I write and leave behind me this letter at St. Petersburg. I feel that I shall leave life before January 1st.
I wish to make known to the Russian people, to Papa, to the Russian Mother and to the children, to the land of Russia, what they must understand. If I am killed by common assassins, and especially by my brothers the Russian peasants, you, Tsar of Russia, have nothing to fear, remain on your throne and govern, and you, Russian Tsar, will have nothing to fear for your children, they will reign for hundreds of years in Russia. But if I am murdered by boyars, nobles, and if they shed my blood, their hands will remain soiled with my blood, for twenty-five years they will not wash their hands from my blood. They will leave Russia.
Brothers will kill brothers, and they will kill each other and hate each other, and for twenty-five years there will be no nobles in the country. Tsar of the land of Russia, if you hear the sound of the bell which will tell you that Grigory has been killed, you must know this: if it was your relations who have wrought my death then no one of your family, that is to say, none of your children or relations will remain alive for more than two years. They will be killed by the Russian people … I shall be killed. I am no longer among the living.

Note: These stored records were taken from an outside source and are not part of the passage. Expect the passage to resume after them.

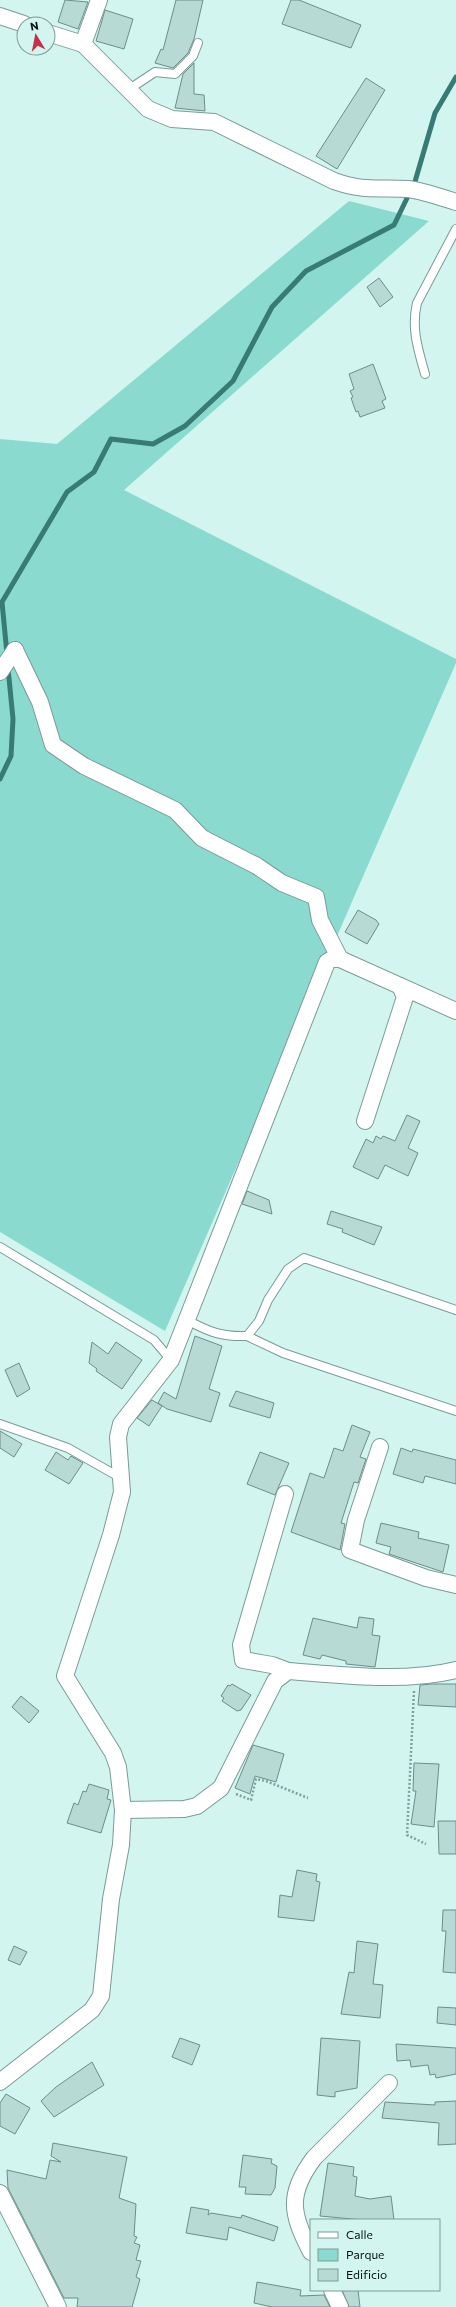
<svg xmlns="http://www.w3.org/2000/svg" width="456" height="2307" font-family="Commissioner,sans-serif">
<rect width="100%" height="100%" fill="#d3f5f0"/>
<path fill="#8adad0" d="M 349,201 L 429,221 L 124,490 L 456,659 L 456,663 L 165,1331 L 0,1232 L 0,439 L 57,444 Z"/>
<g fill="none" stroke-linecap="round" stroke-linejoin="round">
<g stroke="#387b74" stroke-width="5">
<path d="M 414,185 L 435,113 L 456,77"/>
<path d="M 7,654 L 2,602 L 67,492 L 94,472 L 111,439 L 153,444 L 185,426 L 233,381 L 272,307 L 306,271 L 394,225 L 410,192"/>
<path d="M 0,779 L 11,756 L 13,719 L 8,668"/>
</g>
</g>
<g fill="#b8dad5" stroke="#6d8d88">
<path d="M 65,0 L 88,2 L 78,29 L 58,22 Z"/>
<path d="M 176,0 L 203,0 L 194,39 L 188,53 L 173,68 L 155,63 L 161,49 L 163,50 Z"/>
<path d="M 291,0 L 299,0 L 361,25 L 351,48 L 282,24 Z"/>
<path d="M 105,10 L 133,19 L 124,49 L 96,41 Z"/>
<path d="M 194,63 L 194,94 L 204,95 L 205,111 L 175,108 L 183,74 Z"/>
<path d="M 366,78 L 385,90 L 337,169 L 316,156 Z"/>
<path d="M 379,278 L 393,297 L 380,307 L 367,287 Z"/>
<path d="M 373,364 L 386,399 L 382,401 L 385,408 L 360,417 L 358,411 L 356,412 L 351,398 L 353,397 L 350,391 L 354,389 L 349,374 Z"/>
<path d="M 358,910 L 376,920 L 379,924 L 367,944 L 345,932 Z"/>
<path d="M 407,1115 L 420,1121 L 408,1148 L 418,1153 L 408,1176 L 385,1165 L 378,1179 L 353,1167 L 366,1139 L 373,1143 L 376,1136 L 381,1139 L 383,1136 L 395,1141 Z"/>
<path d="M 247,1191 L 269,1200 L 272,1214 L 242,1204 Z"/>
<path d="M 331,1211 L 382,1227 L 374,1245 L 342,1232 L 343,1229 L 327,1224 Z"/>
<path d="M 195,1336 L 222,1346 L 209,1389 L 220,1393 L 211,1422 L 167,1409 L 158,1403 L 164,1392 L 176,1399 Z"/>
<path d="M 92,1342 L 108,1354 L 116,1342 L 142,1360 L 122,1389 L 96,1371 L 97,1369 L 89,1363 Z"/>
<path d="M 19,1363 L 30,1389 L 17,1397 L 5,1370 Z"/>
<path d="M 236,1391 L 274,1403 L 270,1418 L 229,1406 Z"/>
<path d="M 152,1400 L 162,1406 L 149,1426 L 137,1418 Z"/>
<path d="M 352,1425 L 370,1432 L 360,1457 L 366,1459 L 358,1483 L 354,1482 L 341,1523 L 345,1524 L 340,1550 L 291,1532 L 310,1473 L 324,1478 L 334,1448 L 343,1451 Z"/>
<path d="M 0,1431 L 22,1444 L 14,1457 L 0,1448 Z"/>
<path d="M 401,1448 L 412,1452 L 413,1449 L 456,1460 L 456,1484 L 425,1476 L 423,1483 L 393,1474 Z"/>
<path d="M 56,1452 L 68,1460 L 71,1456 L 83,1463 L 69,1484 L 45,1470 Z"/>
<path d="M 260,1452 L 289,1463 L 275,1495 L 247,1484 Z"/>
<path d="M 381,1523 L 419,1532 L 418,1538 L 449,1545 L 443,1572 L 389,1554 L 391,1547 L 376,1543 Z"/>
<path d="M 359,1617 L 374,1619 L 372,1635 L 380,1636 L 375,1667 L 346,1664 L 346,1661 L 322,1655 L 320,1659 L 303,1655 L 313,1618 L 357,1628 Z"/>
<path d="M 232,1684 L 251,1695 L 241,1710 L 237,1711 L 222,1701 L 224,1698 L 221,1696 L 228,1685 L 230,1686 Z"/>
<path d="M 432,1684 L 456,1684 L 456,1707 L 418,1705 L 420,1685 Z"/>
<path d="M 21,1696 L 39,1711 L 29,1723 L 12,1707 Z"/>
<path d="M 253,1745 L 284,1754 L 276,1782 L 255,1776 L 250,1794 L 235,1788 Z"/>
<path d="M 414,1763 L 439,1764 L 434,1827 L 411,1824 L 416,1791 L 413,1791 Z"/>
<path d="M 89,1784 L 109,1790 L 107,1799 L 111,1800 L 101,1833 L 67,1823 L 74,1803 L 78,1805 L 83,1791 L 86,1792 Z"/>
<path d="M 438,1821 L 456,1821 L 456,1854 L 439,1854 Z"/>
<path d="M 297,1870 L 317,1874 L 316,1881 L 320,1882 L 314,1921 L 278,1917 L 280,1895 L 292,1897 Z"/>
<path d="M 443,1910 L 456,1910 L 456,1973 L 443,1972 L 446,1931 L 442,1931 Z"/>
<path d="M 357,1941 L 378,1944 L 373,1984 L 383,1985 L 380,2018 L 341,2014 L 349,1972 L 354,1973 Z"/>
<path d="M 14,1946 L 27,1952 L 20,1965 L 8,1960 Z"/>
<path d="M 438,2007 L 456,2008 L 456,2025 L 437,2023 Z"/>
<path d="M 180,2038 L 200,2045 L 192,2065 L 172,2057 Z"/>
<path d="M 321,2038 L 360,2041 L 357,2088 L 335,2092 L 335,2097 L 317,2095 Z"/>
<path d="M 396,2044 L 456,2048 L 456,2074 L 436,2078 L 435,2074 L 430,2075 L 428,2065 L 411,2067 L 410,2060 L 397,2061 Z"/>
<path d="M 92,2062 L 104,2085 L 54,2117 L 41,2101 L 56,2087 Z"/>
<path d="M 6,2094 L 30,2108 L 15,2134 L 0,2126 L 0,2103 Z"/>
<path d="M 456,2101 L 456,2144 L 438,2145 L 439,2123 L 382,2118 L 385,2102 L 435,2105 L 435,2102 Z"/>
<path d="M 53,2143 L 127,2157 L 119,2198 L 136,2204 L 134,2236 L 137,2237 L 134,2243 L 140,2245 L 136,2260 L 141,2261 L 136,2277 L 140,2279 L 132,2307 L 77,2307 L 78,2298 L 64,2298 L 8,2188 L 7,2170 L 46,2179 L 50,2160 L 61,2162 L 51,2156 Z"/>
<path d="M 243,2155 L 272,2159 L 271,2163 L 277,2166 L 275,2188 L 271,2195 L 245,2194 L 246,2187 L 239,2187 Z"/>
<path d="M 328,2163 L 354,2167 L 353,2176 L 357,2177 L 355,2196 L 370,2199 L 391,2196 L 394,2220 L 363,2220 L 320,2216 Z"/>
<path d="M 191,2207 L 209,2210 L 208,2215 L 211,2213 L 241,2218 L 242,2215 L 278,2227 L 274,2241 L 229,2227 L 227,2240 L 186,2233 Z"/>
<path d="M 257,2282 L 301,2290 L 300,2296 L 324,2295 L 330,2307 L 272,2307 L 254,2303 Z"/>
<path d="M 342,2290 L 358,2290 L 360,2307 L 349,2307 Z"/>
</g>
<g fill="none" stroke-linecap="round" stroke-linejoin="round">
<defs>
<g id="service">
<path d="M 128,90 L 155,72 L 175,74 L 193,56 L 198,43"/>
<path d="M 425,374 C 418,349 411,328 417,303 L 456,229"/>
<path d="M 0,1247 L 154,1340 L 171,1360"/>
<path d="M 187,1320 C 209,1332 222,1337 247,1336 L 259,1321 L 268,1300 L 288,1269 L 304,1258 C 355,1275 405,1293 456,1310"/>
<path d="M 247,1336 L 283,1353 L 456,1411"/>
<path d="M 0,1424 L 68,1448 L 121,1478"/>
</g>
<g id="minor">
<path d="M 0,16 L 24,24"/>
<path d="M 48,33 L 83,44 L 148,109 L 172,119 L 214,122 L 334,181 C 365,192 379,187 408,189 C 424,191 440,197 456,202"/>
<path d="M 83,44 L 99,0"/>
<path d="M 15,650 L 40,702 L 53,745 L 84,766 L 175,810 L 202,838 L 257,866 L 282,883 L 316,897 L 320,920 L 340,959"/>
<path d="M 0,672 L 15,650"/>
<path d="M 365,1121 L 405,997 L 400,986"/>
<path d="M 380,1447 L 356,1520 L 350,1550 L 426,1578 L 456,1585"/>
<path d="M 285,1494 L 241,1645 L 243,1660 L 272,1665 L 288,1671"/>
<path d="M 123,1810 L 184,1809 L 197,1806 L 221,1788 L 275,1681 L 288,1671 C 341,1675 404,1683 456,1670"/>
<path d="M 0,2082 L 92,2010 L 101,1996 L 111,1899 L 121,1845 L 123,1810 L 118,1767 L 113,1753 L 65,1676 L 111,1535 L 122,1492 L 118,1437 L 121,1424 L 171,1360 L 327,962 L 332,959 L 340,959 L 456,1011"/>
<path d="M 0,2193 L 58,2307"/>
<path d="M 311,2252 C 291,2214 287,2194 314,2158 L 389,2083"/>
<path d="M 332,2290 L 340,2307"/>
</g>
</defs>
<use href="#service" stroke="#7b9b96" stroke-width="10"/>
<use href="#minor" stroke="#7b9b96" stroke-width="18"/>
<g stroke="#859f9c" stroke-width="2.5" stroke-dasharray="2 2" stroke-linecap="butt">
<path d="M 414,1691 L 407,1835 L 426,1844"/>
<path d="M 236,1794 L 251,1800 L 256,1779 L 266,1781 L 308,1798"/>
</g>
<use href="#service" stroke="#fff" stroke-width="8"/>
<use href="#minor" stroke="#fff" stroke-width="16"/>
</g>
<rect x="310" y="2219" width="130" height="72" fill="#d3f5f0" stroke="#819a97"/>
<rect x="318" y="2232" width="20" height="6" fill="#ffffff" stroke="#819a97"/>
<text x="346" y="2239" font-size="12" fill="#061211">Calle</text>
<rect x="318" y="2249" width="20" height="12" fill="#8adad0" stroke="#819a97"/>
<text x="346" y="2259" font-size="12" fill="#061211">Parque</text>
<rect x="318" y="2269" width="20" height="12" fill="#b8dad5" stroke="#819a97"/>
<text x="346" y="2279" font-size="12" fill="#061211">Edificio</text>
<g transform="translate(36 36) rotate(350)"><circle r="19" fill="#d3f5f0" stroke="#819a97"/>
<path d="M0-3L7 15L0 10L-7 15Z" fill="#c33248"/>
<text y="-6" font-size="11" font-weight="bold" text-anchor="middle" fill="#061211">N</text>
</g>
</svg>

Pray, pray, be strong, think of your blessed family.
Words written in a letter to the Tsarina Alexandra, 7 Dec 1916. 23 days later, Rasputin was killed, by two relatives of the Tsar Nicholas II. 19 months after Rasputin’s death, the Tsar and his family lay dead.

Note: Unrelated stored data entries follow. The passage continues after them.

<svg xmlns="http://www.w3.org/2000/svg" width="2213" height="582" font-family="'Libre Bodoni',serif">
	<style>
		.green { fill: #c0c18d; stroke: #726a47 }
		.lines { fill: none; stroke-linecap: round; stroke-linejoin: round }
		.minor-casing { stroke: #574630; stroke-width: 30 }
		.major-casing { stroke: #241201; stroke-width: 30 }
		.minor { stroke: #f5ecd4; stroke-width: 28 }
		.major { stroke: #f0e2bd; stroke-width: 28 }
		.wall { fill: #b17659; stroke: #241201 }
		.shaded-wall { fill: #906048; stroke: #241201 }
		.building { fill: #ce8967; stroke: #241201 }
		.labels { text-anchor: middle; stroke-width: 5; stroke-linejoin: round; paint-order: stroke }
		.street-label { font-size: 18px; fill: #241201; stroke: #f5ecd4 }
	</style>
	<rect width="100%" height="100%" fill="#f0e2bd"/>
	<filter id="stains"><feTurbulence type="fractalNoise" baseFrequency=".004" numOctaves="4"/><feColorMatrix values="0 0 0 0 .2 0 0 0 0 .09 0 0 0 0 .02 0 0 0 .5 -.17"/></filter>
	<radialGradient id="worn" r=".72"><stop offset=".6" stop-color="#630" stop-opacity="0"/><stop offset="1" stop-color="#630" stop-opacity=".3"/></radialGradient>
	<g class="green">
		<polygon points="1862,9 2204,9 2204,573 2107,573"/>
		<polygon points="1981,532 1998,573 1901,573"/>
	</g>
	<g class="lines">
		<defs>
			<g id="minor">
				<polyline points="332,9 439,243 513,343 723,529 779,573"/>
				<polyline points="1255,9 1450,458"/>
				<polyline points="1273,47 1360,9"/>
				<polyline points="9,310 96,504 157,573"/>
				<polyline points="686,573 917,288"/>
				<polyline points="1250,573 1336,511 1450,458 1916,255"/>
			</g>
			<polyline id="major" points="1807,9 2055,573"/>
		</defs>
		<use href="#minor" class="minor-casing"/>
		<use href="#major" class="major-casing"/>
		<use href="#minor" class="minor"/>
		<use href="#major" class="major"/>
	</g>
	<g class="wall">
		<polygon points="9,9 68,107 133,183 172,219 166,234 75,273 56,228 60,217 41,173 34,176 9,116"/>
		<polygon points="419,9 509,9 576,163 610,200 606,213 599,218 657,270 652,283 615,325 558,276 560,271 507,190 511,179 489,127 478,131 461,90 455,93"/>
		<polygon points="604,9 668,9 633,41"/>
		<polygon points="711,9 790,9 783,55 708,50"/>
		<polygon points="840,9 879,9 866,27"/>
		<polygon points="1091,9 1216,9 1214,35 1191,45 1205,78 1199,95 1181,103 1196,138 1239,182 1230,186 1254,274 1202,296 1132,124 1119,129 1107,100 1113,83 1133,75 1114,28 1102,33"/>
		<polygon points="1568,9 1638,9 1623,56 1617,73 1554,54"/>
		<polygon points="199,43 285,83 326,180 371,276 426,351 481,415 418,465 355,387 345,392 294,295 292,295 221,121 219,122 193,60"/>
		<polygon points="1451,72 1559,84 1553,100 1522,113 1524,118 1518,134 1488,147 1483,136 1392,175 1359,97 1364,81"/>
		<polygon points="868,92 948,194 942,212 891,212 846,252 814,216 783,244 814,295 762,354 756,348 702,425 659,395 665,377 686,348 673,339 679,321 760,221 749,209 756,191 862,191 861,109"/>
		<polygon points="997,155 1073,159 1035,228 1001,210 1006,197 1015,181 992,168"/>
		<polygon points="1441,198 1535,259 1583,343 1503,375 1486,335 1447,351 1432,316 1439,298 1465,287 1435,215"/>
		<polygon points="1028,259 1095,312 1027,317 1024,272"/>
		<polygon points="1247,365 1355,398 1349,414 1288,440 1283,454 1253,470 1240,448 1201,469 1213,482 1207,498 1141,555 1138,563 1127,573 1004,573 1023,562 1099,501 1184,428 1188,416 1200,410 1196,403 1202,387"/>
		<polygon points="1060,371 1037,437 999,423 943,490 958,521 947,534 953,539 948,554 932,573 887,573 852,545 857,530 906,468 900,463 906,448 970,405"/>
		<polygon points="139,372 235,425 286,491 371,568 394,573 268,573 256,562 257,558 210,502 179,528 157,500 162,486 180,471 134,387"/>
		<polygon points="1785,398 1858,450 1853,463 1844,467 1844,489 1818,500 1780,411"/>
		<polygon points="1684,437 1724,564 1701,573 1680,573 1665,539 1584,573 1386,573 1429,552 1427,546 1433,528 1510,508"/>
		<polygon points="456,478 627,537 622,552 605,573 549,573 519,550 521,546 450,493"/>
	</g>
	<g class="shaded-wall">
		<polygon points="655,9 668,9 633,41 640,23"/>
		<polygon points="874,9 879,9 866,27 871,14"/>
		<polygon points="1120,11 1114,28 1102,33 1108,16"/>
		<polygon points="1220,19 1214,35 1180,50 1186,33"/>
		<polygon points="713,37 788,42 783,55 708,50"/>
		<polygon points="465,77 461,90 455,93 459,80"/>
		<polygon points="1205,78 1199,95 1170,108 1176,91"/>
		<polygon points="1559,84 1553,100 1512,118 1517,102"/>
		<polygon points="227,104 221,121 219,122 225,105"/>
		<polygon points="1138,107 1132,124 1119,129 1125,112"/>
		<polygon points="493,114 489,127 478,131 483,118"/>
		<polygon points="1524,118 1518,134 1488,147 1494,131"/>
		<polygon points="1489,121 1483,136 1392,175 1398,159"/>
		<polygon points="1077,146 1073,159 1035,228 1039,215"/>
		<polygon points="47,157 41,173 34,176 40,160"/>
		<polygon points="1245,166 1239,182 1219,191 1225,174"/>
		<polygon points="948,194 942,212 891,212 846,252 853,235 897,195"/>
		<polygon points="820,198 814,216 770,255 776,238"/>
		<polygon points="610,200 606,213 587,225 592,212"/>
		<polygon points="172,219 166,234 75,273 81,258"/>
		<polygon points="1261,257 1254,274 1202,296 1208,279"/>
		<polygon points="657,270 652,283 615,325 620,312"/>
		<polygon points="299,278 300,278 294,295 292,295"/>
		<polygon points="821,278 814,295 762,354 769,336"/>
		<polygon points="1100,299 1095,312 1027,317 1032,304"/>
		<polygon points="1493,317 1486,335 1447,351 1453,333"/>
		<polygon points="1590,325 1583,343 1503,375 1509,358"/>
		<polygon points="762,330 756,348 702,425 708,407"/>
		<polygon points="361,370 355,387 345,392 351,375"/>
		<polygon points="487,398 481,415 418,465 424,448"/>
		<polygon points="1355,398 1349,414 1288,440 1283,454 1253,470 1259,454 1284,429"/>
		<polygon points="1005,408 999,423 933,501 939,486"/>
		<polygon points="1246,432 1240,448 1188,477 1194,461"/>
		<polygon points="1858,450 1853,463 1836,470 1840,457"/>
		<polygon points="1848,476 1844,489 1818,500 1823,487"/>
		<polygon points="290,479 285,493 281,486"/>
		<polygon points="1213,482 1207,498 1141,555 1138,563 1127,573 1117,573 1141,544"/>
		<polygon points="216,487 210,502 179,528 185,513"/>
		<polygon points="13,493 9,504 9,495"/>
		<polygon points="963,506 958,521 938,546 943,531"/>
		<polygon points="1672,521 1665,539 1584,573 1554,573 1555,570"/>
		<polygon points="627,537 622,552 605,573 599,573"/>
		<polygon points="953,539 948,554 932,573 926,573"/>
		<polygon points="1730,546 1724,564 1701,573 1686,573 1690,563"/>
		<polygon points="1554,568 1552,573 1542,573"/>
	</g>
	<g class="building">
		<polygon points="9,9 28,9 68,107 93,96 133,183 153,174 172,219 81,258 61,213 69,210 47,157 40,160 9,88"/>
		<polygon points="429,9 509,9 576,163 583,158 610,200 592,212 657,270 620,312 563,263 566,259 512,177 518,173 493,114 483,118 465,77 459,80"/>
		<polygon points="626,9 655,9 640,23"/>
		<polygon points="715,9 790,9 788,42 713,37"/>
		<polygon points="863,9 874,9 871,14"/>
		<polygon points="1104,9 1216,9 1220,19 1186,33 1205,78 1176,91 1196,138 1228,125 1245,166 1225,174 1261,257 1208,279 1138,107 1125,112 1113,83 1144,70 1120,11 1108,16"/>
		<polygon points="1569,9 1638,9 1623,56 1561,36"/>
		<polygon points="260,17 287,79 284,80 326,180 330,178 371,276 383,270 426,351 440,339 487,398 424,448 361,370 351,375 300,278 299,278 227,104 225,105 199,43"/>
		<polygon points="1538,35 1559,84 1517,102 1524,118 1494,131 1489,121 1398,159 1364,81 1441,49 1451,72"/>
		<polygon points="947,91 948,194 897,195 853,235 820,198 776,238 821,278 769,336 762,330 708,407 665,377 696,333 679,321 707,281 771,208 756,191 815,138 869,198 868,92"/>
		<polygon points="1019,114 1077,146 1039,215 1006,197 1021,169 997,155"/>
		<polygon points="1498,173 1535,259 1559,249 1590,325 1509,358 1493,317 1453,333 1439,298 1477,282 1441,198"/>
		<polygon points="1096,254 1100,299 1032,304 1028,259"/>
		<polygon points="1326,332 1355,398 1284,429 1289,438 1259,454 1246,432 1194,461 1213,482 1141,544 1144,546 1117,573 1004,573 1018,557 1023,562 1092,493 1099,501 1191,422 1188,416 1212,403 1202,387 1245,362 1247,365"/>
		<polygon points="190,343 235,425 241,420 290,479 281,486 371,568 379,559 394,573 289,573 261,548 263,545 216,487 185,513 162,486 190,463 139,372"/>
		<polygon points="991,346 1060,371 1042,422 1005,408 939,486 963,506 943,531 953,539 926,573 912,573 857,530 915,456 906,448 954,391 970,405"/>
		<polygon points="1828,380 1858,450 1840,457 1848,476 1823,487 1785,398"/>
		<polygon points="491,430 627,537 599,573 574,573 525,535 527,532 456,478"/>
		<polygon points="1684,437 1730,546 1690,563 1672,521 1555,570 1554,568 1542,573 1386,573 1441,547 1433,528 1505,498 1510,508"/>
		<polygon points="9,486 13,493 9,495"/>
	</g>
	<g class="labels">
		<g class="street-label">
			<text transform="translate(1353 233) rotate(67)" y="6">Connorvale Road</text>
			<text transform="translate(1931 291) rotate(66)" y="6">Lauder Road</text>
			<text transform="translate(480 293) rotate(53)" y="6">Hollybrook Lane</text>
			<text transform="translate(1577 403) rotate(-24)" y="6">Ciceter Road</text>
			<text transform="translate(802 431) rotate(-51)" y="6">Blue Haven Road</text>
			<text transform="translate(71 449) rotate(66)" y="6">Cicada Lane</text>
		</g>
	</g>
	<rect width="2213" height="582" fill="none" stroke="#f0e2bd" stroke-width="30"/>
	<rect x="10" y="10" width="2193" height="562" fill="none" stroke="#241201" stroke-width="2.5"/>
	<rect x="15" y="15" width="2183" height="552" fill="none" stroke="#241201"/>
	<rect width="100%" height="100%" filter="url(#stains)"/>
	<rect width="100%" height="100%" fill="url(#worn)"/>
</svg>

In 1916, during the most difficult time in the First World War, brothers of Tsar Nicholas II obtained evidence that Rasputin was secretly negotiating a peace treaty with Germany while Russia’s position in the war was not good. Peasants deserted from the Russian Army by hundreds of thousands, then armed peasants came to St. Petersburg and joined the communist revolutionary brigades. Rasputin’s secret activity and his contacts with the Germans became a political scandal.
Grand Prince Nicholas, announced that he wants to hang Rasputin for treachery as a spy, albeit Rasputin was under the protection of the Empress Tsarina Alexandra, who herself was German. That led to a plot by a group of aristocrats, led by Prince Feliks Yusupov, to assassinate him, but Rasputin was officially guarded by six agents from the Russian Imperial Security under constant supervision of specially assigned officers who lived in Rasputin’s house in St. Petersburg.
In November of 1916, Prince Yusupov pretended that he had chest pains and obtained a high recommendation to become a patient of Rasputin. Prince Feliks Yusupov made several visits to Rasputin as a patient and soon he made friends with Rasputin and presented him a picture of his wife, beautiful Princess Irene Yusupov, niece of the Emperor Tsar Nicholas II. Rasputin immediately became horny and expressed his desire to meet the beauty.
On December 16, 1916, Prince Yusupov and his fellow officers designed a plan centered on using the beautiful Princess Irina Yusupov, as a bait. On December 29, 1916, Prince Feliks Yusupov personally invited Rasputin to a dinner and drove him to Yusupov’s Moika Palace in St. Petersburg. Rasputin was plied with wine and food that had been laced with cyanide, albeit the plotters were oblivious to the fact of chemistry that cyanide is often neutralized by some ingredients in food, as it turns into a harmless salt in most desserts and wines.
When the poison had no apparent effect on Rasputin, Prince Feliks Yusupov pulled out his gun and fired, but Rasputin’s life was saved because the first bullet was reflected by the hard metal button on his coat, he was wounded, but still managed to jump up and tried to escape out of the Moika Palace. Then Prince Yusupov and Count Vladimir Purishkevich together with their friend, British intelligence officer Oswald Rayner, pulled out their guns and fired at Rasputin, then, noticing that he was still trying to get up, they clubbed him into submission. In the early morning of December 30, 1916, members of the plot wrapped Rasputin and dragged him into the icy waters until he finally drowned in the Neva River.